§ **Goal**
Please copy every line of the data below, keeping each character, space, and punctuation mark unchanged.

--- Information shown ---

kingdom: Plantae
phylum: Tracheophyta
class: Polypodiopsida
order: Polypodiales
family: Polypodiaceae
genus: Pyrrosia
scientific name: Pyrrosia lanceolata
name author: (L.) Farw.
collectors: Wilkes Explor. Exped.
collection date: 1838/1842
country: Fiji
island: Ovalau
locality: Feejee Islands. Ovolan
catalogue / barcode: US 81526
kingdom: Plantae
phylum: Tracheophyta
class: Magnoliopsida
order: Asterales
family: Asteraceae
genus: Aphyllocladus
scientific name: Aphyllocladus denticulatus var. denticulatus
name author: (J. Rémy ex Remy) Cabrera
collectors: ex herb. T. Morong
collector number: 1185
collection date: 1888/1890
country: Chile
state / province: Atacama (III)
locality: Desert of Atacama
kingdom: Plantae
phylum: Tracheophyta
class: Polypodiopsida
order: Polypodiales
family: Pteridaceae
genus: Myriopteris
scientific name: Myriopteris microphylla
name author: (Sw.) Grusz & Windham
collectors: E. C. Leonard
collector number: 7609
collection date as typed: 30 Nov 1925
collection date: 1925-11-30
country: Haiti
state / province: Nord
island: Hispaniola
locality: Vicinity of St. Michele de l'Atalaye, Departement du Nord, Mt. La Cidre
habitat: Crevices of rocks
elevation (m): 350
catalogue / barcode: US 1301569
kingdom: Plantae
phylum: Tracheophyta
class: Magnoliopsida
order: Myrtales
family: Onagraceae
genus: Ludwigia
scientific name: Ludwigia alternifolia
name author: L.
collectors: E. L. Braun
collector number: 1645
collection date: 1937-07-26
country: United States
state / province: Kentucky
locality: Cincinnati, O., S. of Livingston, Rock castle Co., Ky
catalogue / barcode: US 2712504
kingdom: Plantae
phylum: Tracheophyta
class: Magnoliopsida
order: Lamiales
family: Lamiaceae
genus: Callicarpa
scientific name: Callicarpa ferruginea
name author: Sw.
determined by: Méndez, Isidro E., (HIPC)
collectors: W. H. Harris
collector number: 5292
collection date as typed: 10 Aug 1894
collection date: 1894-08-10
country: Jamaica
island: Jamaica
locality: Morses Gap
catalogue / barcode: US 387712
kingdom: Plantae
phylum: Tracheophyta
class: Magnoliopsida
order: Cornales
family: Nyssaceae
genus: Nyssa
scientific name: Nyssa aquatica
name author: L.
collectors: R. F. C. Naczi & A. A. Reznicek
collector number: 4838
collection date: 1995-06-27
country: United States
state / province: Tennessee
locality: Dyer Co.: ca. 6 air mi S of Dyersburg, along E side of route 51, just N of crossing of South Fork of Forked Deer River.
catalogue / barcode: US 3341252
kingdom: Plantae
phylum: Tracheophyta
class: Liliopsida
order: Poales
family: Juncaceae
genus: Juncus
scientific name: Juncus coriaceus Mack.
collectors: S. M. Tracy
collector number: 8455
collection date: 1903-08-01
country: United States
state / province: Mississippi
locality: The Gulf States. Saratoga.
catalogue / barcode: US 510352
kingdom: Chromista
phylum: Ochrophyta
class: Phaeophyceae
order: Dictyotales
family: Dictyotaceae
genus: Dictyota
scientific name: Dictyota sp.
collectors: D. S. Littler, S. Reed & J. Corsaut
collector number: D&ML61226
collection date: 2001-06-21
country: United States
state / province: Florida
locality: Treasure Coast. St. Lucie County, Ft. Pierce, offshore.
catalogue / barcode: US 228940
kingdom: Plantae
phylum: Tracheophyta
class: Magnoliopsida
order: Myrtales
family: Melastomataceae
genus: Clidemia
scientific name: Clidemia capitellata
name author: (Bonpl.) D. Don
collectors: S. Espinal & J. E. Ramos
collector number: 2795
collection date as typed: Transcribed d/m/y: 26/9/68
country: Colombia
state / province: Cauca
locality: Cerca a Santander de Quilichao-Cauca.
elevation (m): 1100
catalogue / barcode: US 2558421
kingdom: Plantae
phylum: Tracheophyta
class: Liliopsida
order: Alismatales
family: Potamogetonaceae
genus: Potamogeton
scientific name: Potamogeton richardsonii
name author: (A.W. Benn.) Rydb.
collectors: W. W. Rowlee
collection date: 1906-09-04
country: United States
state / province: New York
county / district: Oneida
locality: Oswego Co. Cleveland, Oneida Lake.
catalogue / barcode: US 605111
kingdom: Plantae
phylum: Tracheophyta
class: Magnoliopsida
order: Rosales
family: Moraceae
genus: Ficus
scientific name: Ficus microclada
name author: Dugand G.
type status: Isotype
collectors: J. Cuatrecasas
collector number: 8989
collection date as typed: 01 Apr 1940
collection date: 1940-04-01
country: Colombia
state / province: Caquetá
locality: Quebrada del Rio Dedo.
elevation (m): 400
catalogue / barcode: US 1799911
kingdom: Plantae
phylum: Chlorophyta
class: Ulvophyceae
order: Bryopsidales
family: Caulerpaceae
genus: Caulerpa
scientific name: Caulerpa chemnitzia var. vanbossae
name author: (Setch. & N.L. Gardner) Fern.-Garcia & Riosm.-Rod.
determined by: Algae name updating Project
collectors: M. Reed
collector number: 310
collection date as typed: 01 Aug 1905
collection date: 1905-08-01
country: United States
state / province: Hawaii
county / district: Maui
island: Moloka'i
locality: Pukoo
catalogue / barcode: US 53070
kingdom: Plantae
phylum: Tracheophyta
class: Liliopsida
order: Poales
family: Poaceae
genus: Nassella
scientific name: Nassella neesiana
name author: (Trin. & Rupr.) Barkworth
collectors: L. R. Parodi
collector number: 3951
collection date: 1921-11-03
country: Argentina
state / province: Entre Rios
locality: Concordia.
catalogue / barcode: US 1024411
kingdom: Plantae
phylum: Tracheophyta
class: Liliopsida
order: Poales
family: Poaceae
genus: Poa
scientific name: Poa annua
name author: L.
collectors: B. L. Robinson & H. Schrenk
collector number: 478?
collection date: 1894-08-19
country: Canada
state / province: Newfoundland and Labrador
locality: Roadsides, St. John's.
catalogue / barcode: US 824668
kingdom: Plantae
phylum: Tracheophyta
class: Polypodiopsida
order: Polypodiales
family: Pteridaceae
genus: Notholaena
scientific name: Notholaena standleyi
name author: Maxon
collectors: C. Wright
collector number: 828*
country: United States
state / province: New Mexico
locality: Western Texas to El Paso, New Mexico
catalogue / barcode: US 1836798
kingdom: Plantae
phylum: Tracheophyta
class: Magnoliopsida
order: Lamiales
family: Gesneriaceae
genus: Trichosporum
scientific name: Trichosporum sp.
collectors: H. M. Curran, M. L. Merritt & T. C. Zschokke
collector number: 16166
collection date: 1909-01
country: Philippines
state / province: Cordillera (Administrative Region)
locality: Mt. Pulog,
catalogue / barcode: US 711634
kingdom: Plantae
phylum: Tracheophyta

---

§ **Solution to this problem**
kingdom: Plantae
phylum: Tracheophyta
class: Polypodiopsida
order: Polypodiales
family: Polypodiaceae
genus: Pyrrosia
scientific name: Pyrrosia lanceolata
name author: (L.) Farw.
collectors: Wilkes Explor. Exped.
collection date: 1838/1842
country: Fiji
island: Ovalau
locality: Feejee Islands. Ovolan
catalogue / barcode: US 81526
kingdom: Plantae
phylum: Tracheophyta
class: Magnoliopsida
order: Asterales
family: Asteraceae
genus: Aphyllocladus
scientific name: Aphyllocladus denticulatus var. denticulatus
name author: (J. Rémy ex Remy) Cabrera
collectors: ex herb. T. Morong
collector number: 1185
collection date: 1888/1890
country: Chile
state / province: Atacama (III)
locality: Desert of Atacama
kingdom: Plantae
phylum: Tracheophyta
class: Polypodiopsida
order: Polypodiales
family: Pteridaceae
genus: Myriopteris
scientific name: Myriopteris microphylla
name author: (Sw.) Grusz & Windham
collectors: E. C. Leonard
collector number: 7609
collection date as typed: 30 Nov 1925
collection date: 1925-11-30
country: Haiti
state / province: Nord
island: Hispaniola
locality: Vicinity of St. Michele de l'Atalaye, Departement du Nord, Mt. La Cidre
habitat: Crevices of rocks
elevation (m): 350
catalogue / barcode: US 1301569
kingdom: Plantae
phylum: Tracheophyta
class: Magnoliopsida
order: Myrtales
family: Onagraceae
genus: Ludwigia
scientific name: Ludwigia alternifolia
name author: L.
collectors: E. L. Braun
collector number: 1645
collection date: 1937-07-26
country: United States
state / province: Kentucky
locality: Cincinnati, O., S. of Livingston, Rock castle Co., Ky
catalogue / barcode: US 2712504
kingdom: Plantae
phylum: Tracheophyta
class: Magnoliopsida
order: Lamiales
family: Lamiaceae
genus: Callicarpa
scientific name: Callicarpa ferruginea
name author: Sw.
determined by: Méndez, Isidro E., (HIPC)
collectors: W. H. Harris
collector number: 5292
collection date as typed: 10 Aug 1894
collection date: 1894-08-10
country: Jamaica
island: Jamaica
locality: Morses Gap
catalogue / barcode: US 387712
kingdom: Plantae
phylum: Tracheophyta
class: Magnoliopsida
order: Cornales
family: Nyssaceae
genus: Nyssa
scientific name: Nyssa aquatica
name author: L.
collectors: R. F. C. Naczi & A. A. Reznicek
collector number: 4838
collection date: 1995-06-27
country: United States
state / province: Tennessee
locality: Dyer Co.: ca. 6 air mi S of Dyersburg, along E side of route 51, just N of crossing of South Fork of Forked Deer River.
catalogue / barcode: US 3341252
kingdom: Plantae
phylum: Tracheophyta
class: Liliopsida
order: Poales
family: Juncaceae
genus: Juncus
scientific name: Juncus coriaceus Mack.
collectors: S. M. Tracy
collector number: 8455
collection date: 1903-08-01
country: United States
state / province: Mississippi
locality: The Gulf States. Saratoga.
catalogue / barcode: US 510352
kingdom: Chromista
phylum: Ochrophyta
class: Phaeophyceae
order: Dictyotales
family: Dictyotaceae
genus: Dictyota
scientific name: Dictyota sp.
collectors: D. S. Littler, S. Reed & J. Corsaut
collector number: D&ML61226
collection date: 2001-06-21
country: United States
state / province: Florida
locality: Treasure Coast. St. Lucie County, Ft. Pierce, offshore.
catalogue / barcode: US 228940
kingdom: Plantae
phylum: Tracheophyta
class: Magnoliopsida
order: Myrtales
family: Melastomataceae
genus: Clidemia
scientific name: Clidemia capitellata
name author: (Bonpl.) D. Don
collectors: S. Espinal & J. E. Ramos
collector number: 2795
collection date as typed: Transcribed d/m/y: 26/9/68
country: Colombia
state / province: Cauca
locality: Cerca a Santander de Quilichao-Cauca.
elevation (m): 1100
catalogue / barcode: US 2558421
kingdom: Plantae
phylum: Tracheophyta
class: Liliopsida
order: Alismatales
family: Potamogetonaceae
genus: Potamogeton
scientific name: Potamogeton richardsonii
name author: (A.W. Benn.) Rydb.
collectors: W. W. Rowlee
collection date: 1906-09-04
country: United States
state / province: New York
county / district: Oneida
locality: Oswego Co. Cleveland, Oneida Lake.
catalogue / barcode: US 605111
kingdom: Plantae
phylum: Tracheophyta
class: Magnoliopsida
order: Rosales
family: Moraceae
genus: Ficus
scientific name: Ficus microclada
name author: Dugand G.
type status: Isotype
collectors: J. Cuatrecasas
collector number: 8989
collection date as typed: 01 Apr 1940
collection date: 1940-04-01
country: Colombia
state / province: Caquetá
locality: Quebrada del Rio Dedo.
elevation (m): 400
catalogue / barcode: US 1799911
kingdom: Plantae
phylum: Chlorophyta
class: Ulvophyceae
order: Bryopsidales
family: Caulerpaceae
genus: Caulerpa
scientific name: Caulerpa chemnitzia var. vanbossae
name author: (Setch. & N.L. Gardner) Fern.-Garcia & Riosm.-Rod.
determined by: Algae name updating Project
collectors: M. Reed
collector number: 310
collection date as typed: 01 Aug 1905
collection date: 1905-08-01
country: United States
state / province: Hawaii
county / district: Maui
island: Moloka'i
locality: Pukoo
catalogue / barcode: US 53070
kingdom: Plantae
phylum: Tracheophyta
class: Liliopsida
order: Poales
family: Poaceae
genus: Nassella
scientific name: Nassella neesiana
name author: (Trin. & Rupr.) Barkworth
collectors: L. R. Parodi
collector number: 3951
collection date: 1921-11-03
country: Argentina
state / province: Entre Rios
locality: Concordia.
catalogue / barcode: US 1024411
kingdom: Plantae
phylum: Tracheophyta
class: Liliopsida
order: Poales
family: Poaceae
genus: Poa
scientific name: Poa annua
name author: L.
collectors: B. L. Robinson & H. Schrenk
collector number: 478?
collection date: 1894-08-19
country: Canada
state / province: Newfoundland and Labrador
locality: Roadsides, St. John's.
catalogue / barcode: US 824668
kingdom: Plantae
phylum: Tracheophyta
class: Polypodiopsida
order: Polypodiales
family: Pteridaceae
genus: Notholaena
scientific name: Notholaena standleyi
name author: Maxon
collectors: C. Wright
collector number: 828*
country: United States
state / province: New Mexico
locality: Western Texas to El Paso, New Mexico
catalogue / barcode: US 1836798
kingdom: Plantae
phylum: Tracheophyta
class: Magnoliopsida
order: Lamiales
family: Gesneriaceae
genus: Trichosporum
scientific name: Trichosporum sp.
collectors: H. M. Curran, M. L. Merritt & T. C. Zschokke
collector number: 16166
collection date: 1909-01
country: Philippines
state / province: Cordillera (Administrative Region)
locality: Mt. Pulog,
catalogue / barcode: US 711634
kingdom: Plantae
phylum: Tracheophyta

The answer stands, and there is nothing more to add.